Building From Source

In order to build dnst from the source, you need to have Rust installed on your system. The Rust compiler runs on, and compiles to, a great number of platforms, though not all of them are equally supported. The official Rust Platform Support page provides an overview of the various support levels.

While some system distributions include Rust as system packages, dnst relies on a relatively new version of Rust, currently 1.88 or newer. We therefore suggest to use the canonical Rust installation via a tool called rustup.

Assuming you already have curl installed, you can install rustup and Rust by simply entering:

curl --proto '=https' --tlsv1.2 -sSf https://sh.rustup.rs | sh

Alternatively, visit the Rust website for other installation methods.

Building and Updating

In Rust, a library or executable program such as dnst is called a crate. Crates are normally published on crates.io, the Rust package registry. Cargo is the Rust package manager. It is a tool that allows Rust packages to declare their various dependencies and ensure that you’ll always get a repeatable build.

Cargo fetches and builds dnst’s dependencies into an executable binary for your platform. By default you install from crates.io, but because dnst is not yet published in the Rust package registry, you can currently only install it directly from GitHub using the --git option. If you want to try a specific branch, include the --branch option as well:

cargo install dnst --bin dnst --git https://github.com/NLnetLabs/dnst.git --branch main

See also

For more installation options refer to the Cargo book.

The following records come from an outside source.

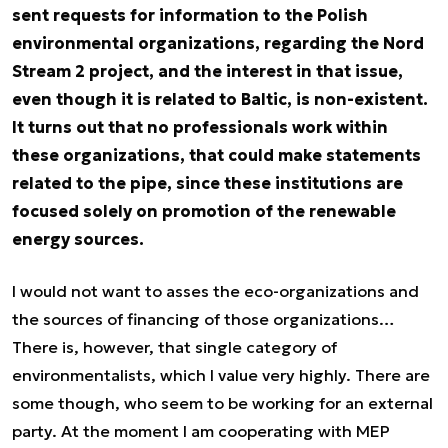
sent requests for information to the Polish
environmental organizations, regarding the Nord
Stream 2 project, and the interest in that issue,
even though it is related to Baltic, is non-existent.
It turns out that no professionals work within
these organizations, that could make statements
related to the pipe, since these institutions are
focused solely on promotion of the renewable
energy sources.
I would not want to asses the eco-organizations and
the sources of financing of those organizations…
There is, however, that single category of
environmentalists, which I value very highly. There are
some though, who seem to be working for an external
party. At the moment I am cooperating with MEP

Platform Specific Instructions

For some platforms, rustup cannot provide binary releases to install directly. The Rust Platform Support page lists several platforms where official binary releases are not available, but Rust is still guaranteed to build. For these platforms, automated tests are not run so it’s not guaranteed to produce a working build, but they often work to quite a good degree.

OpenBSD

On OpenBSD, patches are required to get Rust running correctly, but these are well maintained and offer the latest version of Rust quite quickly.